= Beginning of Section =
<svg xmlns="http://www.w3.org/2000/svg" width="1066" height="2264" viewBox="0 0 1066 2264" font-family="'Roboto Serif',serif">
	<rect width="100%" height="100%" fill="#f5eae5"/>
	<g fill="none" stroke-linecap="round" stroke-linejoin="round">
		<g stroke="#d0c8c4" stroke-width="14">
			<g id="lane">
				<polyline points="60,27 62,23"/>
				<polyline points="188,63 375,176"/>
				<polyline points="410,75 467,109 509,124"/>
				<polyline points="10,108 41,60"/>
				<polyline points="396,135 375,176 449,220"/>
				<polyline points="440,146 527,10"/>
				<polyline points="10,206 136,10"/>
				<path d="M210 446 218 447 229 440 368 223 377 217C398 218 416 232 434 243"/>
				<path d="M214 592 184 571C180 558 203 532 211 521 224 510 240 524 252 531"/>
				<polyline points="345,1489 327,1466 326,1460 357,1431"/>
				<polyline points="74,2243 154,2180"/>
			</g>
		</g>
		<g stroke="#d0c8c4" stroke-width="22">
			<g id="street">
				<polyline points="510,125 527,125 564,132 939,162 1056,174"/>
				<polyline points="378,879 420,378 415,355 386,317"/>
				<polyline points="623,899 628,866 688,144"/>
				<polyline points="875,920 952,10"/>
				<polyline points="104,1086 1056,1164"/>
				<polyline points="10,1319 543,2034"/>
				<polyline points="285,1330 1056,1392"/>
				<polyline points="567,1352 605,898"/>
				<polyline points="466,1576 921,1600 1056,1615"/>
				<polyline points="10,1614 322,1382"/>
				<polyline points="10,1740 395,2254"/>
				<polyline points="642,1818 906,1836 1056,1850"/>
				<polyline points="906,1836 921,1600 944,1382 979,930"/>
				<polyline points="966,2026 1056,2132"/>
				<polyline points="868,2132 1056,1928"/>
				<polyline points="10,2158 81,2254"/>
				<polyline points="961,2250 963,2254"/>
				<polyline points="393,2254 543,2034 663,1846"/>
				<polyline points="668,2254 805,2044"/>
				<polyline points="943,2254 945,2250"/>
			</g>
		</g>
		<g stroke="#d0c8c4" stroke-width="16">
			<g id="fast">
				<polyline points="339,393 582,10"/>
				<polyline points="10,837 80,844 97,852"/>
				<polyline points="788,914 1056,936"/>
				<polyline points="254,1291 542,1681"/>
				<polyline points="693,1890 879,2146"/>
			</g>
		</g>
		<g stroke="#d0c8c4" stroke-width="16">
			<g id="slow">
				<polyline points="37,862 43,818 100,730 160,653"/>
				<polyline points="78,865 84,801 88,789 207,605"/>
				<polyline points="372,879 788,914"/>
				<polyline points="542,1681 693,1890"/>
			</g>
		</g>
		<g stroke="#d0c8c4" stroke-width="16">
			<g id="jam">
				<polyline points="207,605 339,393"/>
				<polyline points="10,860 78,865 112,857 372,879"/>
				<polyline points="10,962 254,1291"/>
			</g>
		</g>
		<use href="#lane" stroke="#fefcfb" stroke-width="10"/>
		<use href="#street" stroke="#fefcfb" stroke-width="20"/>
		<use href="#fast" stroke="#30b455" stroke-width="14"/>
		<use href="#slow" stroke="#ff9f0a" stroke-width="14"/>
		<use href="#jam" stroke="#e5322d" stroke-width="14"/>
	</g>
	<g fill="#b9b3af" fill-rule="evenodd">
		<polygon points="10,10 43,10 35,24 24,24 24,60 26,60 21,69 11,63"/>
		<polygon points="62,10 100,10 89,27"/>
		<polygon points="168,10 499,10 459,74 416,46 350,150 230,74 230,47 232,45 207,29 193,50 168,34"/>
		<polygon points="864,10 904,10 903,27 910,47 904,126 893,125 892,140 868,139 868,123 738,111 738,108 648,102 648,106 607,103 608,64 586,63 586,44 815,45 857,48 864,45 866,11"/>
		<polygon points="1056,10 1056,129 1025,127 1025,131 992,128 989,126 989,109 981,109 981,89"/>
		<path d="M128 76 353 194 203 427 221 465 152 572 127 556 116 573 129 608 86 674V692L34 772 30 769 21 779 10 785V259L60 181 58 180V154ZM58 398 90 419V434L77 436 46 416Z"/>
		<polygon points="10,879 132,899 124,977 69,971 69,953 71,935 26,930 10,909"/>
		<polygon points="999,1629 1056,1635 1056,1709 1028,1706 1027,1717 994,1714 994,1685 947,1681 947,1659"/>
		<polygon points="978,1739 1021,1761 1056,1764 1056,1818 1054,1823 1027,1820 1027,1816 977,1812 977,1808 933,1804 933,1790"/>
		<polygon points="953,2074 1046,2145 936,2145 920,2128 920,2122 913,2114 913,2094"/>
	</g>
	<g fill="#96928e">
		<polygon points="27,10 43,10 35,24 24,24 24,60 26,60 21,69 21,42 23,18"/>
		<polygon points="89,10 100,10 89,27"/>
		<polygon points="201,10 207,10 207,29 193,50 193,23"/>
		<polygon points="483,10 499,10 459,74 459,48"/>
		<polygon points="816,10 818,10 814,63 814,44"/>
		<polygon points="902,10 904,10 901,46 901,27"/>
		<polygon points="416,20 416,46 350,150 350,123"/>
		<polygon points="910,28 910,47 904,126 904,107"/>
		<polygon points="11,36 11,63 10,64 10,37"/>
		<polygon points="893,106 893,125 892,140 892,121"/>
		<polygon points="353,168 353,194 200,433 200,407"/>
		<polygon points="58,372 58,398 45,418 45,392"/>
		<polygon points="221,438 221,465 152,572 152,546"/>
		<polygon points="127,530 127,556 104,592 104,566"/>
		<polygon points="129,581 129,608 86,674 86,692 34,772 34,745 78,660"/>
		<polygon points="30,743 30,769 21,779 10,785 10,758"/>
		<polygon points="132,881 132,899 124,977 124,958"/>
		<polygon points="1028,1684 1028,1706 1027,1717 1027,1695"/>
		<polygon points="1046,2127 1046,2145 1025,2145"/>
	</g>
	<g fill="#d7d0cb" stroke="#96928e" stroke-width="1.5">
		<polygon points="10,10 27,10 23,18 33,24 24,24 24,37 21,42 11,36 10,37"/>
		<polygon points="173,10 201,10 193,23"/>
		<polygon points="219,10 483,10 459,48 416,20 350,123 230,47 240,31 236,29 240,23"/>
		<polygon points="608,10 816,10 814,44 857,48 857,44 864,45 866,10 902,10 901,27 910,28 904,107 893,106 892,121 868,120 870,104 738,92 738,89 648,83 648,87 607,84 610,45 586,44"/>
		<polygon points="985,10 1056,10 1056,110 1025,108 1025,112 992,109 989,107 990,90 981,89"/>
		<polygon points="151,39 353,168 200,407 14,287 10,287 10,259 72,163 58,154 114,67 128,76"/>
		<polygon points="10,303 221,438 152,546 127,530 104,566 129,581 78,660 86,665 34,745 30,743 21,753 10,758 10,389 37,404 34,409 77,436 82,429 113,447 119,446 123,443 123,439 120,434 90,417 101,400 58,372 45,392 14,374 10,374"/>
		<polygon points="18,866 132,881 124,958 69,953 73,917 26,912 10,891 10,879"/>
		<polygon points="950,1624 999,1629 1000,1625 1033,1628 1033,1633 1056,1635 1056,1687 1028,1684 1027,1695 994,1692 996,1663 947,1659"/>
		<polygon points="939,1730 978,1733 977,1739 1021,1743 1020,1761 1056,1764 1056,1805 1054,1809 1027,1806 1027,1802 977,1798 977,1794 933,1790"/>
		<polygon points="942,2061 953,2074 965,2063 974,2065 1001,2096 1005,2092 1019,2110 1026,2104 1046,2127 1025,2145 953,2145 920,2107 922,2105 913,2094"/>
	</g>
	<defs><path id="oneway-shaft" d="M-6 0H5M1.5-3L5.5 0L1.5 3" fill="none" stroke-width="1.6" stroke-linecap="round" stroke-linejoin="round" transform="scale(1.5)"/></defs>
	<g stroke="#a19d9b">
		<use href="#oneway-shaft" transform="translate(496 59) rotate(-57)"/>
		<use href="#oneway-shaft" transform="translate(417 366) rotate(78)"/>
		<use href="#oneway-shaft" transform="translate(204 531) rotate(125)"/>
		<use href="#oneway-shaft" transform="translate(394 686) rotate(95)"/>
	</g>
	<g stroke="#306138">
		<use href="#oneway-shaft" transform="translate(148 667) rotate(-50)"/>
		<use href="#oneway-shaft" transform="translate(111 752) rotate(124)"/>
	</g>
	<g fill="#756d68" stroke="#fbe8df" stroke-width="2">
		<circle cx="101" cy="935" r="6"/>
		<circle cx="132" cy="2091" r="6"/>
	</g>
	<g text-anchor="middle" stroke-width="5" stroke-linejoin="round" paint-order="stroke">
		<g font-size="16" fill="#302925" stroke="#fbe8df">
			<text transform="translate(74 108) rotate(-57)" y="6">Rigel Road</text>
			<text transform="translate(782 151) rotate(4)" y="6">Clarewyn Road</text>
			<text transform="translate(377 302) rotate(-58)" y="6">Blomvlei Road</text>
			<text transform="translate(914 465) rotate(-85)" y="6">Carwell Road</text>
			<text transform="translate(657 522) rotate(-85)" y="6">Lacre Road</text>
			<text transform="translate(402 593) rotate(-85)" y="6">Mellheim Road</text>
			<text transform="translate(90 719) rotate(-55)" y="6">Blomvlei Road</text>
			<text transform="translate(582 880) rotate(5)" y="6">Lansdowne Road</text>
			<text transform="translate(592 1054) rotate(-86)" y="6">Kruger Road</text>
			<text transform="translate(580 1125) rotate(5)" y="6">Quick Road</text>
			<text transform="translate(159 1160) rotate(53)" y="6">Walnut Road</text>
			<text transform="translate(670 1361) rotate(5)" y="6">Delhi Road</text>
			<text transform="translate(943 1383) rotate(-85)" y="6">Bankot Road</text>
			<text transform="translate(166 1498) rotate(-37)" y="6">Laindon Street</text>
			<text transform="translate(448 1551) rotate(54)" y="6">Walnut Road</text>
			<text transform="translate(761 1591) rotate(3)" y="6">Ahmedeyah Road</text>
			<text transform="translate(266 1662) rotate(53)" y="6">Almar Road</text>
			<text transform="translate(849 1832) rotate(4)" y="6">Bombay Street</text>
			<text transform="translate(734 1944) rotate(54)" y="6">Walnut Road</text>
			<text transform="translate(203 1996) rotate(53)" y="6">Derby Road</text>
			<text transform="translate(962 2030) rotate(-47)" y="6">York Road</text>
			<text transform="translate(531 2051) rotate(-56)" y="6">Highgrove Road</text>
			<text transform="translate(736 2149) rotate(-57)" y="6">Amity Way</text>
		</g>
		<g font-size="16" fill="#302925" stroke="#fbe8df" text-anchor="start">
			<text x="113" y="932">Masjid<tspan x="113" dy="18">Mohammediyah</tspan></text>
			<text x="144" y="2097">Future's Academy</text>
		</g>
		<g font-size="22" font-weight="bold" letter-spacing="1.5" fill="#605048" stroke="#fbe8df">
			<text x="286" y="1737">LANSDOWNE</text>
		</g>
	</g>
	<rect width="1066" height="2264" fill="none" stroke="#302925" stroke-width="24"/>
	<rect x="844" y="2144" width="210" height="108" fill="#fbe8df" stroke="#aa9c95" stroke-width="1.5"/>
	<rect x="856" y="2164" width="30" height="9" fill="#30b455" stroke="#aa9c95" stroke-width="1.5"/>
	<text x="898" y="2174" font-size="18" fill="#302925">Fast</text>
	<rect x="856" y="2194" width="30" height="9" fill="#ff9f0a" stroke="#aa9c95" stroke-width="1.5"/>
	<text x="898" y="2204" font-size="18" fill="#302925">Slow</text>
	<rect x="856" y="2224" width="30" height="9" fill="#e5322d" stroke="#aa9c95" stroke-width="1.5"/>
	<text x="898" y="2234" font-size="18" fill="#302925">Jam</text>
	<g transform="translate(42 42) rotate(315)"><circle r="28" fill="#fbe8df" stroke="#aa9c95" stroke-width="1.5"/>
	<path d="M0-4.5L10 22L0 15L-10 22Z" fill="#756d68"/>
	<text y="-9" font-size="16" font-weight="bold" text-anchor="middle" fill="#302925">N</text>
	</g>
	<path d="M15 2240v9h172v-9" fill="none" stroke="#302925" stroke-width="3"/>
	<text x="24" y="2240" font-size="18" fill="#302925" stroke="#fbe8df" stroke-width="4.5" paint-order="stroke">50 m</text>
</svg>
= End of Section =
Instructions for the task: The word to find is "circle". Copy every line of the data that holds it.

The completed task:
		<circle cx="101" cy="935" r="6"/>
		<circle cx="132" cy="2091" r="6"/>
	<g transform="translate(42 42) rotate(315)"><circle r="28" fill="#fbe8df" stroke="#aa9c95" stroke-width="1.5"/>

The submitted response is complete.